How to make tf.data.Dataset.from_generator yield batches with a custom generator

Question:

I want to use the tf.data API. My expected workflow looks like the following:

  • Input image is a 5D tensor with (batch_size, width, height,
    channels, frames)

  • First layer is a 3D convolution

I use the tf.data.from_generator function to create an iterator. Later I make a initializable iterator.

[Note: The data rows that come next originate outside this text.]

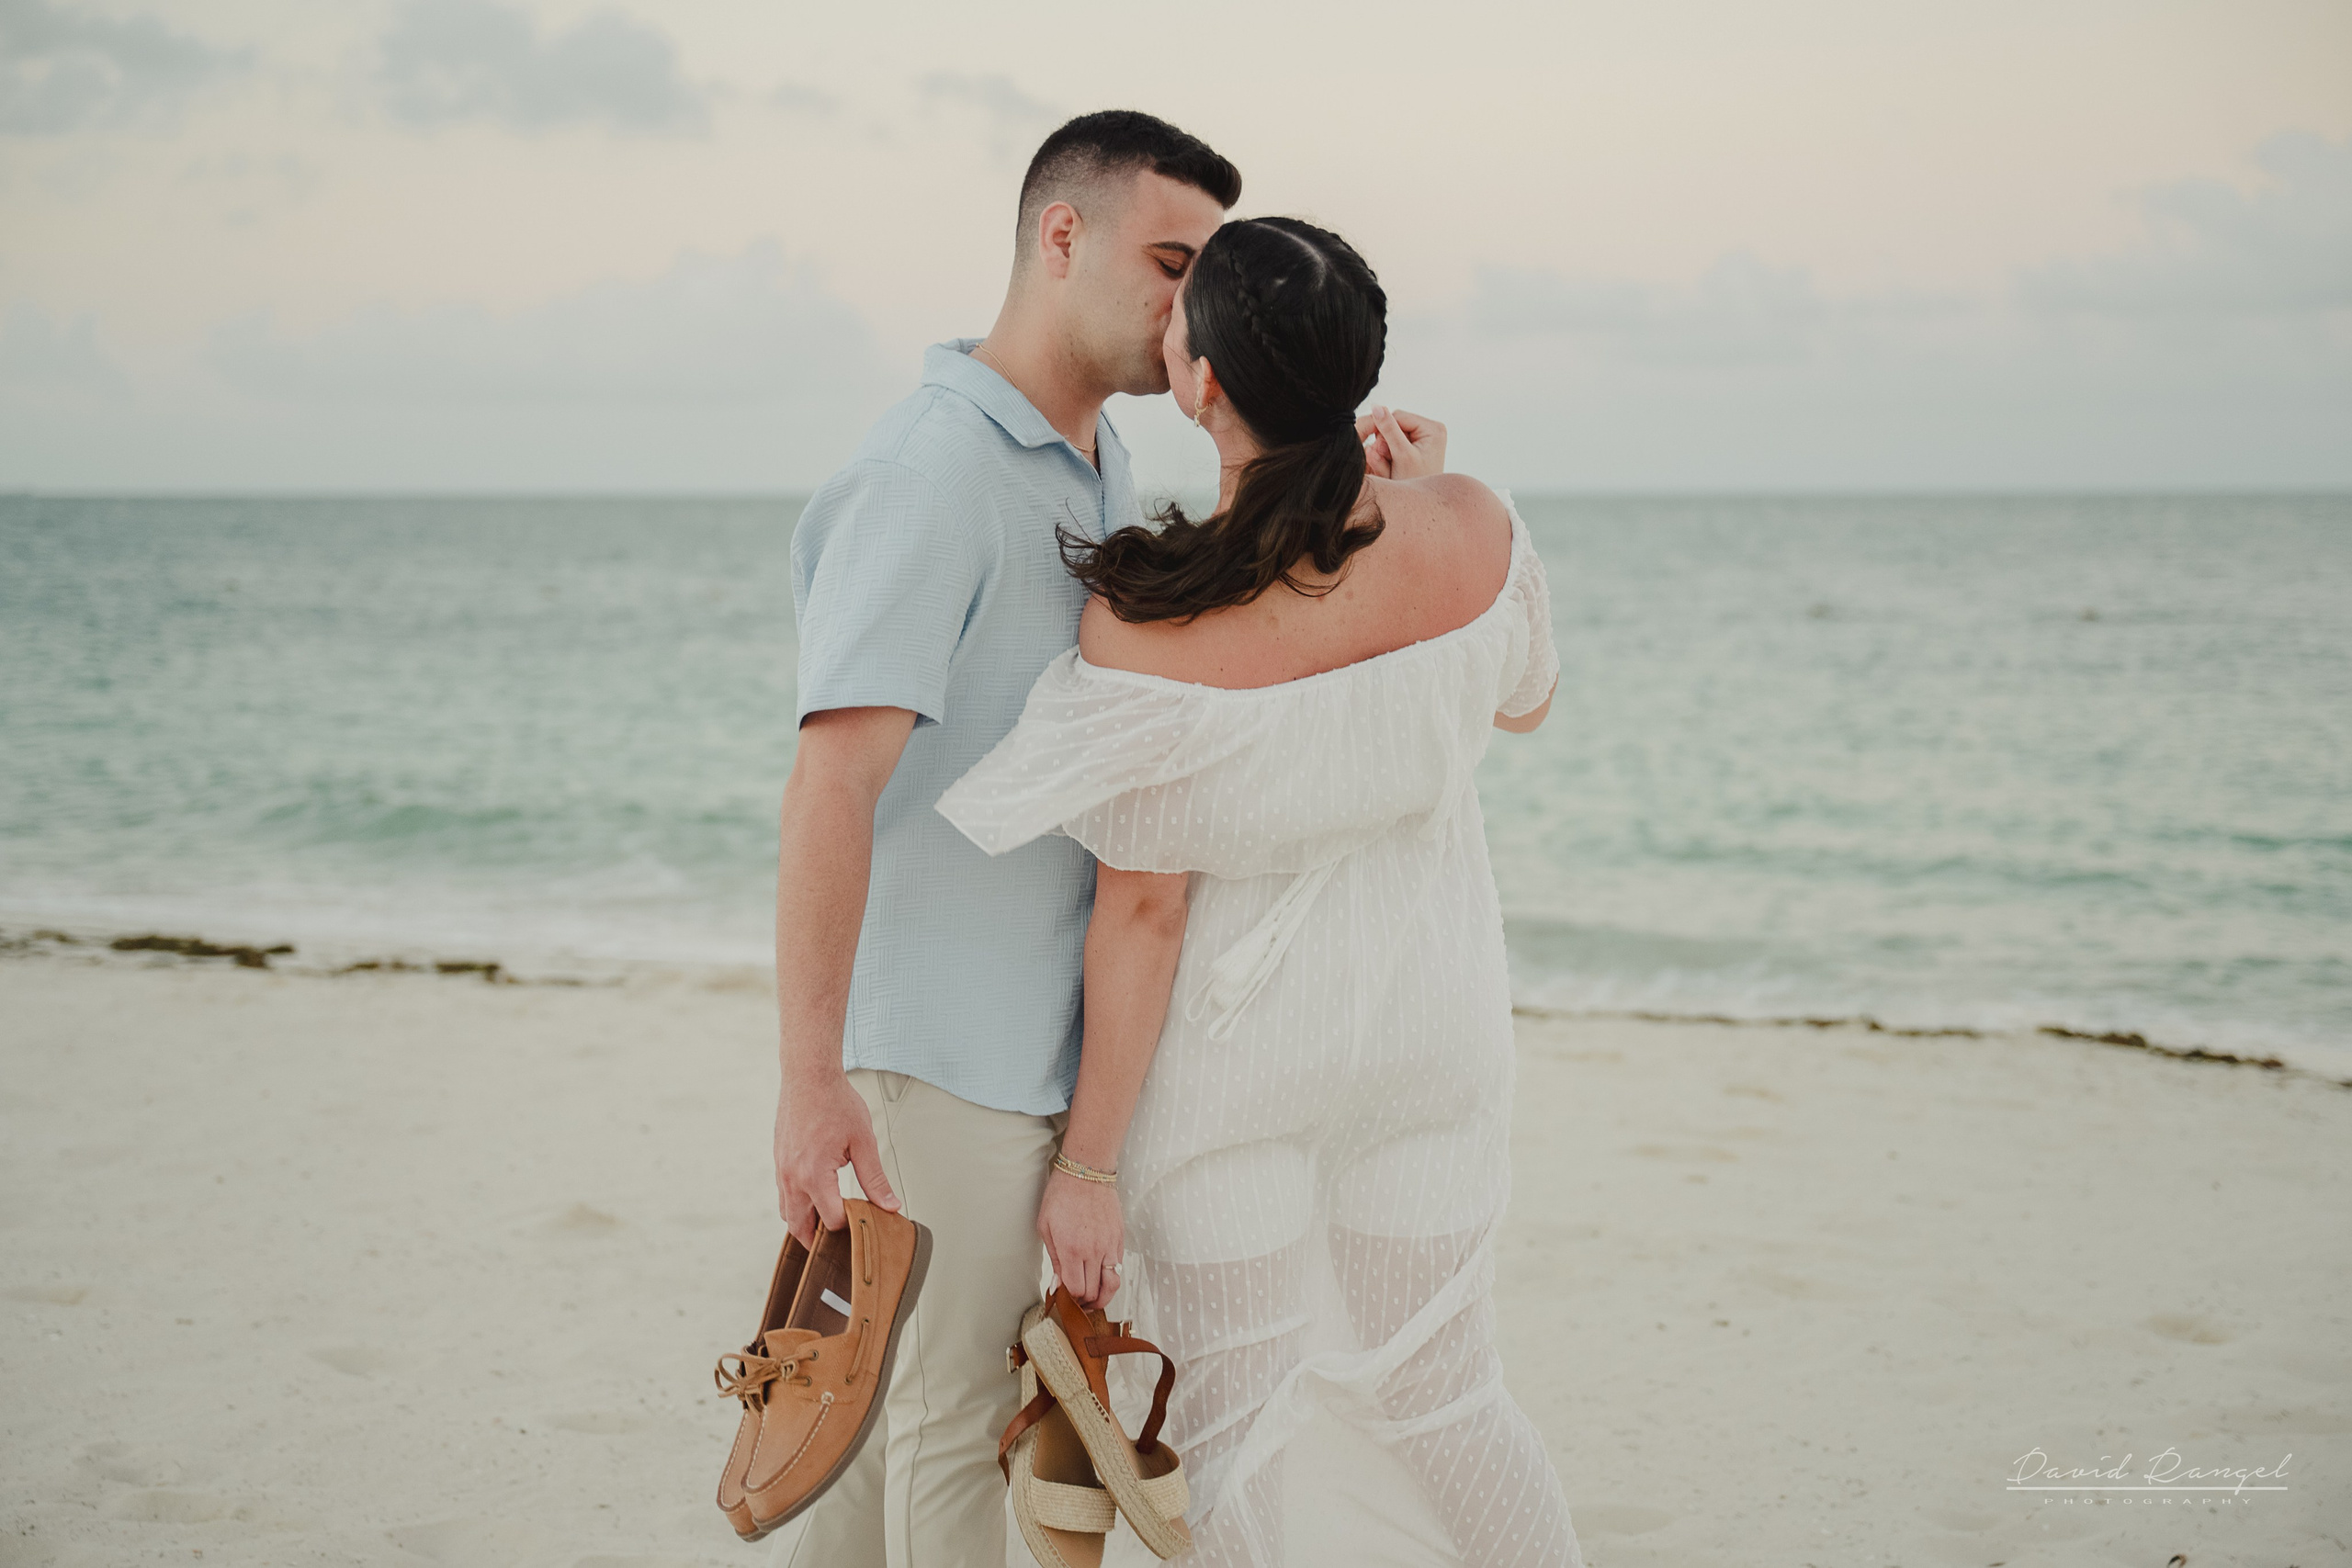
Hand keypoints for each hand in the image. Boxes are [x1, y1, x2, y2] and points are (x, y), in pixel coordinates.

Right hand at [774, 1067, 898, 1245]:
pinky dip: (796, 1205)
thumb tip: (890, 1205)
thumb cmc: (836, 1103)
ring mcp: (781, 1170)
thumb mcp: (863, 1141)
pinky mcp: (778, 1161)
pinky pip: (783, 1194)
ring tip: (826, 1227)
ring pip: (786, 1213)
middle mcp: (792, 1178)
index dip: (849, 1226)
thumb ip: (875, 1178)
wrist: (809, 1077)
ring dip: (804, 1224)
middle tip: (839, 1245)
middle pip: (799, 1227)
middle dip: (818, 1240)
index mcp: (814, 1176)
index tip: (864, 1223)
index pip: (831, 1220)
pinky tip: (814, 1200)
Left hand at [1037, 1170, 1125, 1308]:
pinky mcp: (1120, 1239)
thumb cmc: (1061, 1196)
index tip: (1064, 1300)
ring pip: (1112, 1285)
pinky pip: (1118, 1267)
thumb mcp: (1046, 1227)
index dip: (1070, 1301)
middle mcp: (1093, 1251)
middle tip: (1076, 1303)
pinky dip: (1110, 1278)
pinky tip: (1099, 1276)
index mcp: (1071, 1249)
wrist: (1086, 1172)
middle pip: (1093, 1292)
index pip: (1076, 1291)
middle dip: (1084, 1303)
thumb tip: (1058, 1285)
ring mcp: (1109, 1245)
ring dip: (1102, 1297)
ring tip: (1093, 1299)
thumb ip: (1054, 1260)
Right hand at [1356, 405, 1445, 480]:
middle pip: (1395, 425)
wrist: (1423, 508)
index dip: (1383, 429)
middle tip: (1386, 461)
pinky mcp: (1415, 449)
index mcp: (1433, 428)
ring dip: (1384, 451)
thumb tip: (1376, 406)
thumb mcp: (1402, 455)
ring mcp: (1423, 440)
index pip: (1398, 416)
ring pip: (1391, 436)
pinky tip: (1392, 468)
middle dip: (1385, 443)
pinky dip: (1388, 456)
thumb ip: (1389, 430)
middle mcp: (1430, 431)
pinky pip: (1393, 445)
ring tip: (1390, 468)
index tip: (1377, 449)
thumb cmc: (1416, 483)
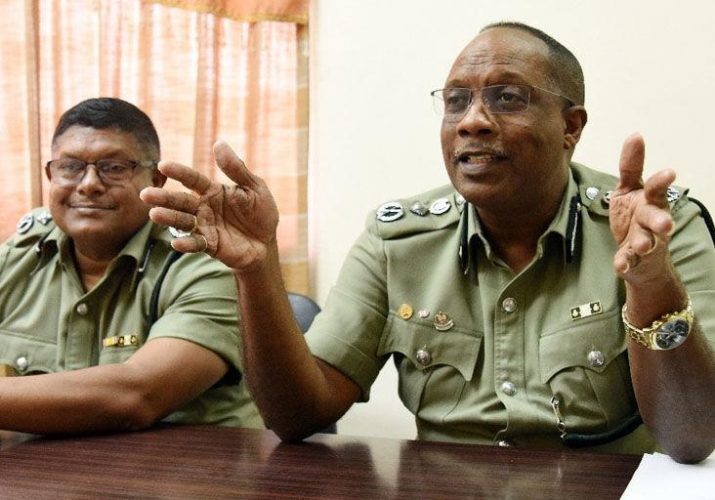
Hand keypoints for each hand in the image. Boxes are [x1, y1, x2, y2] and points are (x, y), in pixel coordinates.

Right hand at [140, 141, 278, 271]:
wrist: (267, 242)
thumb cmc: (260, 212)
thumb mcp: (254, 187)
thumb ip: (236, 169)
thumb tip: (219, 143)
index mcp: (212, 191)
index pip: (192, 179)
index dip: (179, 172)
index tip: (163, 165)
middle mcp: (204, 208)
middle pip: (181, 201)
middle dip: (163, 198)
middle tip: (145, 194)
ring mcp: (205, 227)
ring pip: (183, 222)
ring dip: (169, 218)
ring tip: (155, 214)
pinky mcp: (210, 246)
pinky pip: (196, 244)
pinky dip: (186, 243)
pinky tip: (176, 242)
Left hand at [609, 133, 675, 284]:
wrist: (639, 255)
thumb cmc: (634, 216)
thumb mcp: (629, 189)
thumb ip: (631, 166)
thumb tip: (635, 134)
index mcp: (649, 200)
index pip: (656, 189)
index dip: (661, 181)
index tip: (669, 173)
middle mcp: (651, 220)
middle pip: (656, 217)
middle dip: (660, 220)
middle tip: (665, 224)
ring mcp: (644, 241)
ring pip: (646, 240)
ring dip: (644, 242)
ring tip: (640, 245)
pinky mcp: (633, 259)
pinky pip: (629, 261)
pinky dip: (626, 263)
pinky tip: (621, 265)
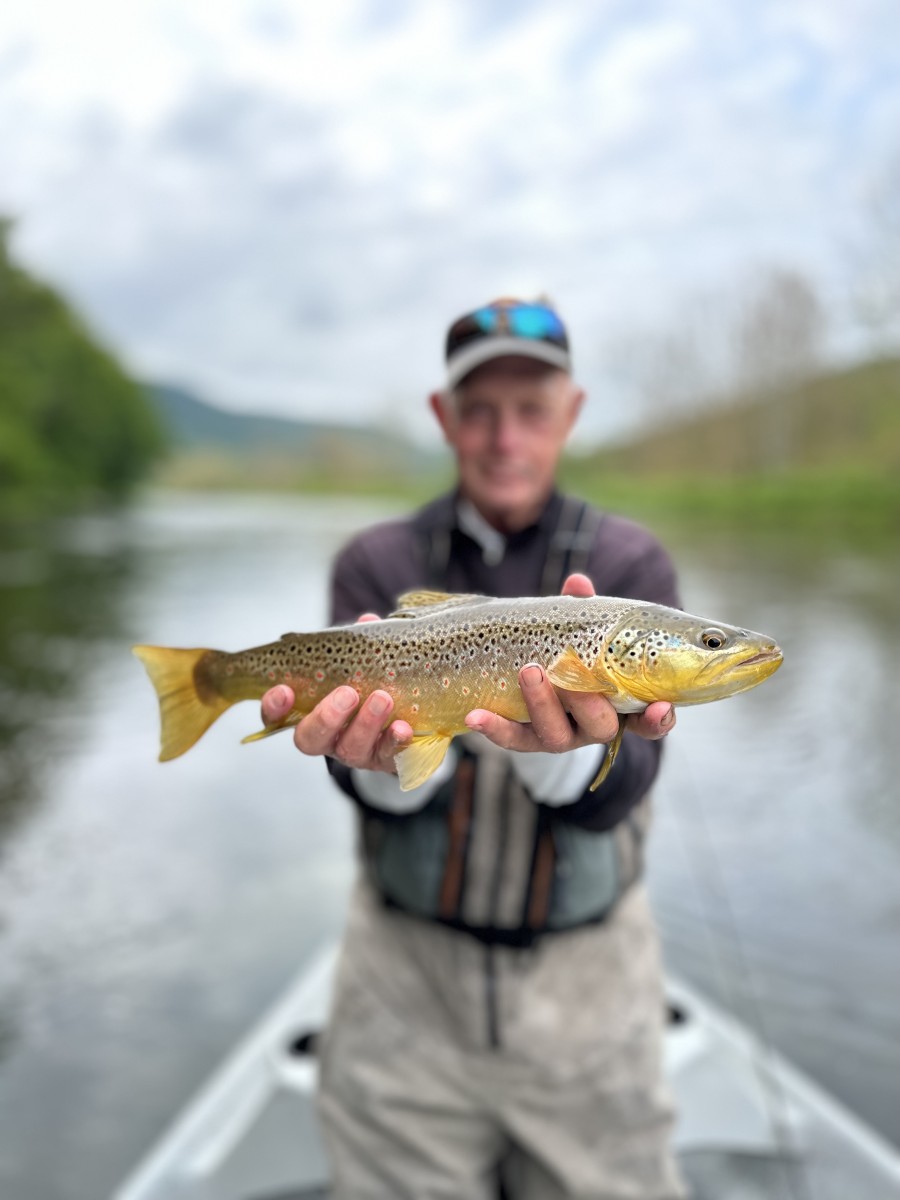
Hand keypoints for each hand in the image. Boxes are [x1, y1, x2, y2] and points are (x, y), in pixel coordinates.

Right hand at [259, 613, 412, 773]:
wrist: (410, 722)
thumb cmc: (373, 687)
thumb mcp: (363, 664)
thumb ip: (360, 646)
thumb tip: (367, 622)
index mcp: (311, 712)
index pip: (278, 716)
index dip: (274, 707)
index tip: (283, 689)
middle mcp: (328, 738)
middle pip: (310, 739)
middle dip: (326, 717)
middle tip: (346, 694)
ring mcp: (356, 753)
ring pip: (351, 748)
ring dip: (366, 723)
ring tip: (382, 699)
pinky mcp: (386, 762)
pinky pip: (388, 756)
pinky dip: (395, 741)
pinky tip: (403, 727)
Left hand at [463, 573, 675, 753]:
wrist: (533, 685)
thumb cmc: (573, 654)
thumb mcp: (582, 632)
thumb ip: (584, 612)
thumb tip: (577, 583)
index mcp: (620, 706)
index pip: (648, 722)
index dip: (658, 720)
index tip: (662, 708)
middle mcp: (593, 726)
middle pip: (600, 726)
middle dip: (587, 701)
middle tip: (572, 675)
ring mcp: (561, 736)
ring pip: (556, 735)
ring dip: (542, 704)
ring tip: (529, 671)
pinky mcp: (527, 740)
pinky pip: (512, 739)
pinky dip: (494, 728)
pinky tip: (474, 715)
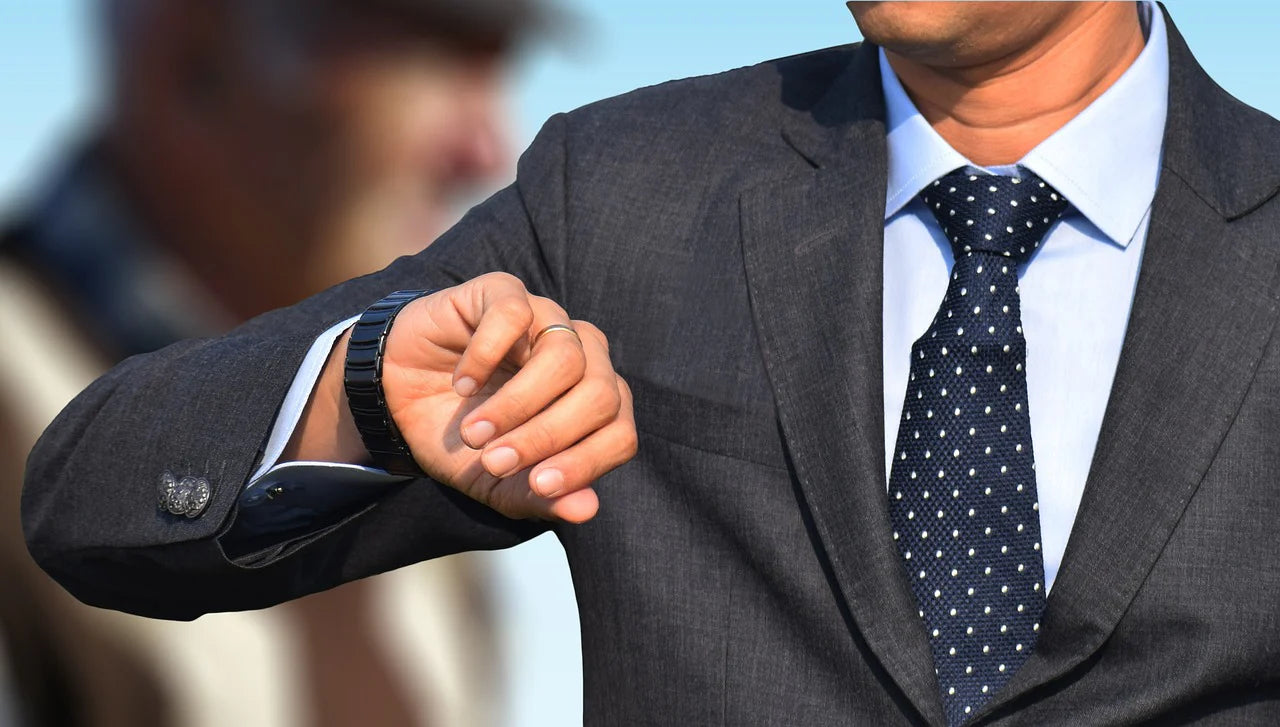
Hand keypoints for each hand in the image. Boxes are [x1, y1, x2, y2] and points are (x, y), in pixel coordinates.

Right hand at [373, 272, 634, 522]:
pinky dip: (487, 355)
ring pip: (566, 357)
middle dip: (548, 436)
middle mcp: (582, 356)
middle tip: (497, 460)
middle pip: (600, 395)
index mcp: (593, 403)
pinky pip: (516, 314)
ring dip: (517, 404)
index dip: (585, 463)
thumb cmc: (461, 438)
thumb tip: (587, 508)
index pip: (620, 434)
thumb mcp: (496, 482)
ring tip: (474, 432)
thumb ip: (540, 496)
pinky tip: (461, 384)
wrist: (397, 397)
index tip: (539, 485)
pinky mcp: (504, 291)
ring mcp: (546, 318)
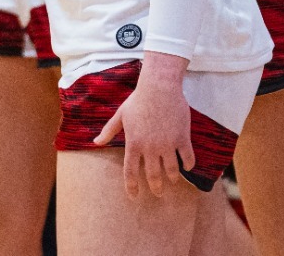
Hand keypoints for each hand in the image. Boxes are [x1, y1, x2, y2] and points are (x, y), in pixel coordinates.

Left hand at [93, 55, 192, 196]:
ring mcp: (167, 144)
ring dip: (172, 178)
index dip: (132, 187)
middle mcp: (150, 148)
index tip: (134, 196)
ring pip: (171, 170)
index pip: (130, 172)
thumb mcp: (120, 115)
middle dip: (155, 188)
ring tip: (172, 180)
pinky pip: (187, 158)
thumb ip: (109, 131)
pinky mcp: (182, 138)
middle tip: (158, 193)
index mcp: (134, 144)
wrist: (160, 87)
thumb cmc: (138, 100)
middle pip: (153, 175)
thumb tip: (96, 142)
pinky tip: (187, 166)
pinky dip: (188, 165)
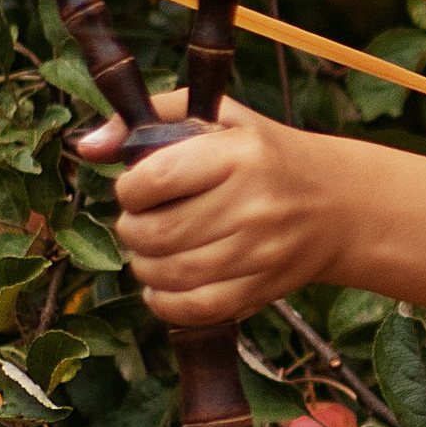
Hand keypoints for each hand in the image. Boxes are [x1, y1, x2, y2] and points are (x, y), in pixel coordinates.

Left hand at [80, 92, 340, 326]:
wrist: (338, 205)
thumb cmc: (264, 154)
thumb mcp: (218, 116)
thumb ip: (151, 118)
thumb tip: (87, 147)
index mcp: (239, 154)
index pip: (153, 179)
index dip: (129, 189)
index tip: (139, 189)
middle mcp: (253, 204)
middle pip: (155, 233)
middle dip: (131, 231)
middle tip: (140, 223)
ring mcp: (259, 252)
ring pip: (169, 274)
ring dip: (144, 266)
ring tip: (152, 251)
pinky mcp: (262, 289)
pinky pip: (194, 309)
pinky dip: (164, 303)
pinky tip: (163, 285)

My code would look something like this:

def custom_gen():
   img = np.random.normal((width, height, channels, frames))
   yield(img, img) # I train an autoencoder, so the x == y`

dataset = tf.data.Dataset.batch(batch_size).from_generator(custom_generator)
iter = dataset.make_initializable_iterator()

sess = tf.Session()
sess.run(iter.get_next())

I would expect that iter.get_next() yielded me a 5D tensor with the batch size. However, I even tried to yield the batch size in my own custom_generator and it does not work. I face an error, when I want to initialize the dataset with my placeholder of the input shape (batch_size, width, height, channels, frames).

Asked By: Lau

||

Answers:

The Dataset construction process in that example is ill-formed. It should be done in this order, as also established by the official guide on Importing Data:

  1. A base dataset creation function or static method should be called for establishing the original source of data (e.g. the static methods from_slice_tensors, from_generator, list_files, …).
  2. At this point, transformations may be applied by chaining adapter methods (such as batch).

Thus, in TensorFlow 2.9:

dataset = tf.data.Dataset.from_generator(
     generator,
     output_signature=(
         tf.TensorSpec(shape=(width, height, channels, frames), dtype=tf.float32),
         tf.TensorSpec(shape=(width, height, channels, frames), dtype=tf.float32)
    ).batch(batch_size)

In TensorFlow 1:

dataset = tf.data.Dataset.from_generator(custom_generator).batch(batch_size)